Nós funcionamos a base do voluntariado e a esmagadora maioria das nossas atividades não tem custos ou custa muito pouco. Todavia, nenhuma atividade sobrevive apenas a base do voluntariado e atividade política não foge a regra. Quando precisamos de meios para suportar os custos indispensáveis à realização de uma atividade, recorremos às pessoas amigas e aos nossos parceiros, que neste caso é o próprio MpD. Os apoios muitas vezes não são em dinheiro, mas em serviços.

A juventude é a franja mais importante da população, não só quanto ao número – somos um país jovem – mas porque os jovens são o garante do futuro de um país. Como avalia a política governamental para a juventude?

A política governamental para a Juventude, de uma maneira geral, tem sido boa. O desemprego jovem tem estado a reduzir, este ano foi anunciado o aumento de número de bolsas de estudos, o programa de apoio ao empreendedorismo já começa a funcionar, já há solução para parte das dívidas dos estudantes junto das instituições de ensino superior.
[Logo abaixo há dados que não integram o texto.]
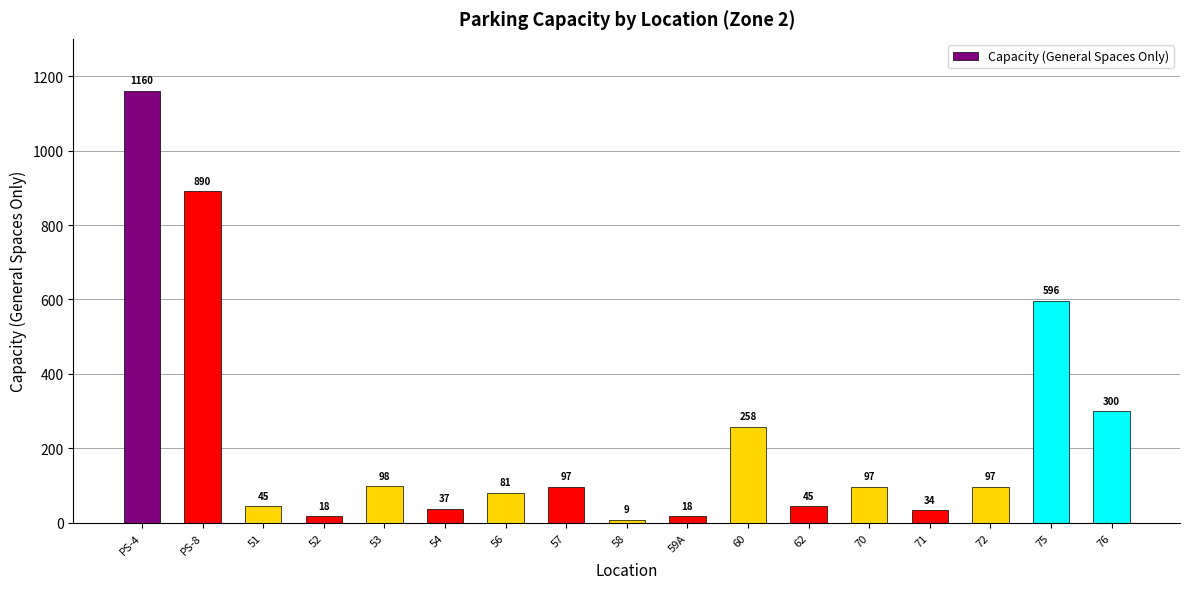

What position from the right is 56?

11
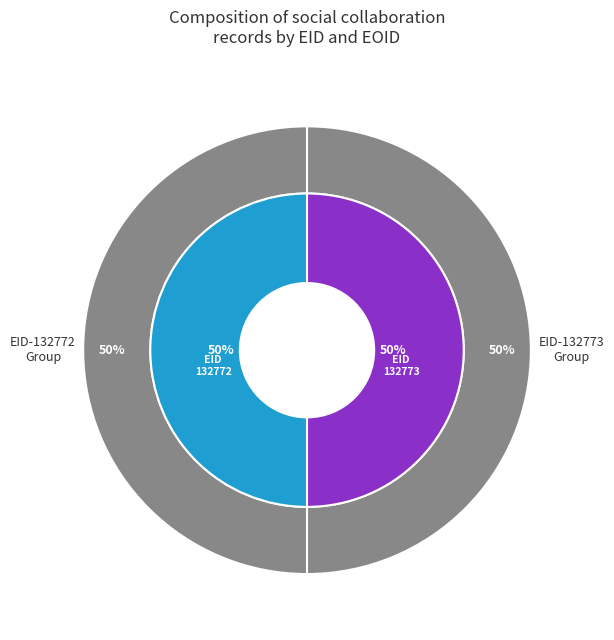

True or false: 132773 accounts for 41% of the total.

False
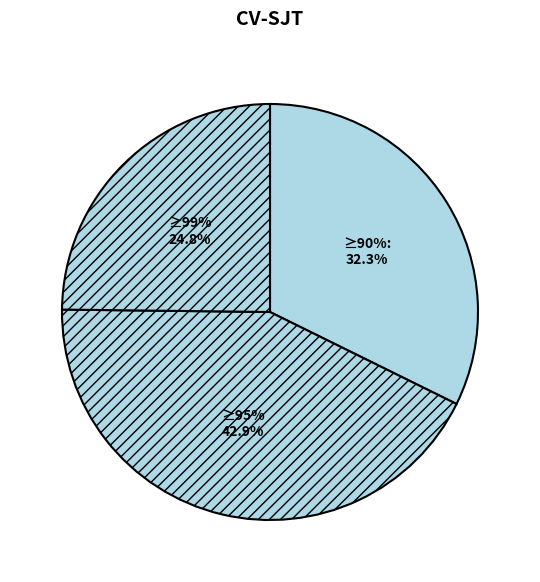

To the nearest percent, what is the average slice percentage?

33%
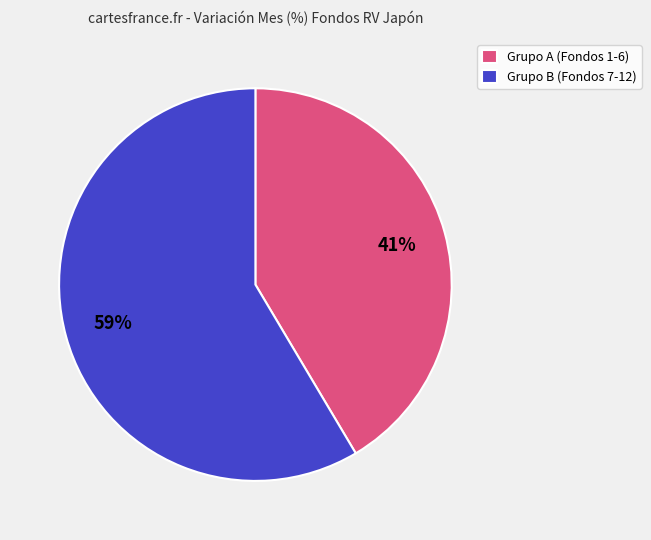

To the nearest percent, what is the average slice percentage?

50%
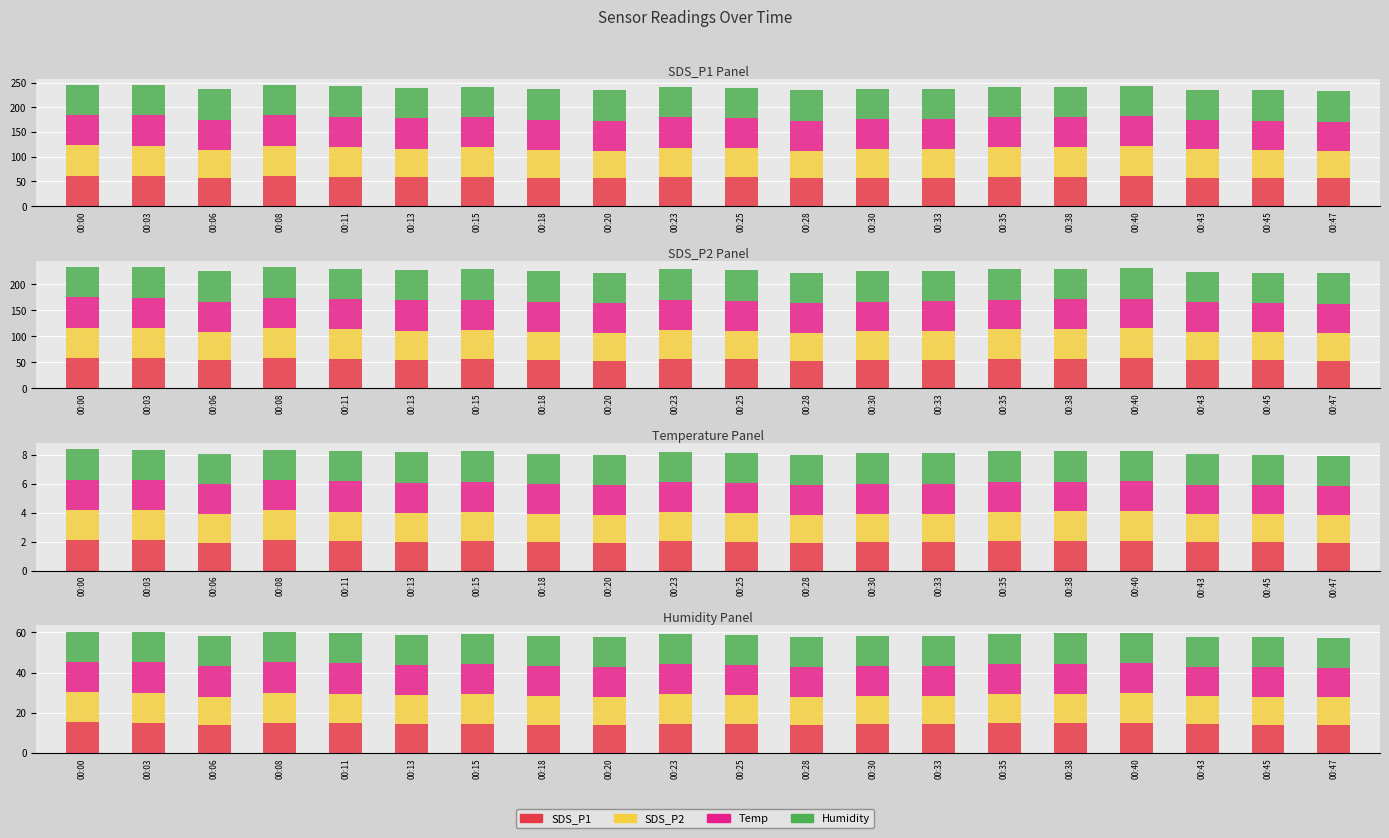

What is the value of the SDS_P1 bar at the 2nd from the left?

15.0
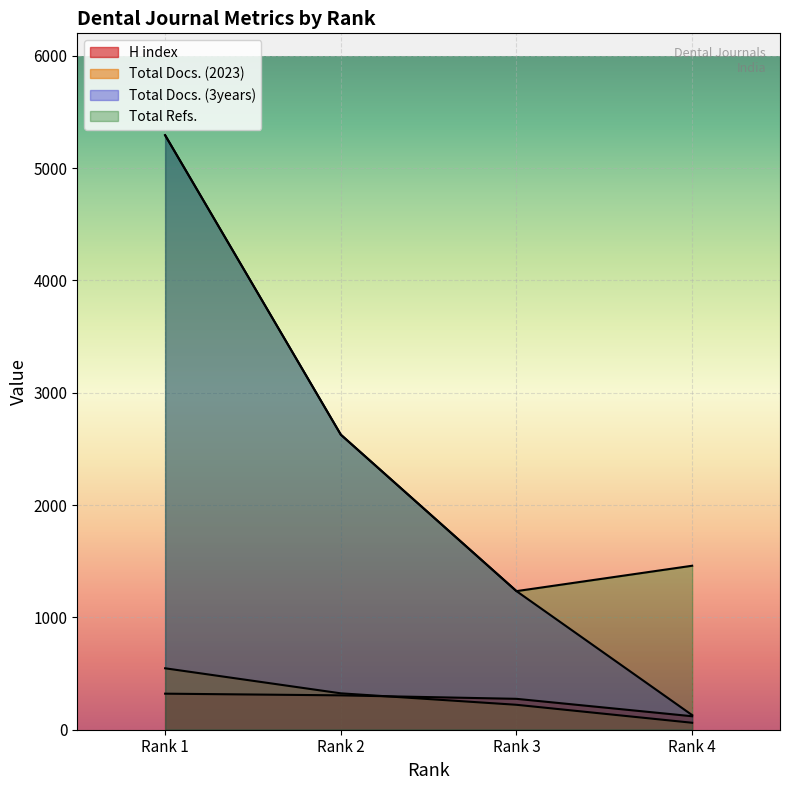

At which label does Total Refs. first exceed 2627?

Rank 1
Mas, ainda temos muitos desafios pela frente que precisam de uma resposta. O desemprego jovem, apesar de estar a baixar, continua muito elevado, é preciso massificar o programa de estágios profissionais, reforçar os incentivos a criação de emprego jovem por parte das empresas, facilitar e estimular a contratação dos recém-formados, bem como uma reforma mais alargada do ensino profissional e superior e direcioná-los para as necessidades reais do mercado de trabalho.

Na segurança os ganhos já são visíveis. Se antes morria, em média, um jovem a cada fim de semana, por causa dos conflitos entre grupos rivais, hoje temos um cenário completamente diferente, mas é necessário continuar a trabalhar para erradicar o sentimento de insegurança no país.

A ausência de uma entidade governamental específica só para as questões da juventude – como o Ministério da Juventude – não preocupa a JpD? Não é um sinal de descaso para com esta importante camada da sociedade cabo-verdiana?

A juventude é um sector transversal e não se resume apenas em ter uma entidade com esta nomenclatura. Já tivemos um ministério com este nome no passado e os resultados foram desastrosos. Isso para dizer que não é o nome de um ou outro ministério que resolve os problemas dos jovens, mas sim as políticas adotadas. Este governo preocupa sim com a juventude e já foi anunciado um conjunto de medidas que irá contribuir para a melhoria das condições de vida dos jovens em todos os concelhos do país. Repare que o desemprego jovem está a baixar, a economia está a crescer, a dívida pública está a baixar, a segurança está a melhorar. Tudo isto também são ganhos para a juventude.

Se fosses Primeiro-Ministro, o que é que introduzirias na política para a juventude cabo-verdiana?

Temos um primeiro ministro que está muito focado e a trabalhar arduamente para resolver os problemas da juventude e, de uma forma corajosa, tem feito um conjunto de reformas e os resultados estão a aparecer de forma natural.

Por fim, que mensagens queres deixar para os jovens em geral?

Levando em conta que cada cidadão é um agente político, a mensagem que deixo é para que os jovens continuem a ser cada vez mais ativos e participativos nas questões políticas do país, para procurarem sempre influenciar a governação do seu concelho e do nosso país com propostas, com críticas e sugestões, ser cada vez mais exigente e não esperar para que alguém faça algo por nós, quando nós mesmos podemos fazer a diferença.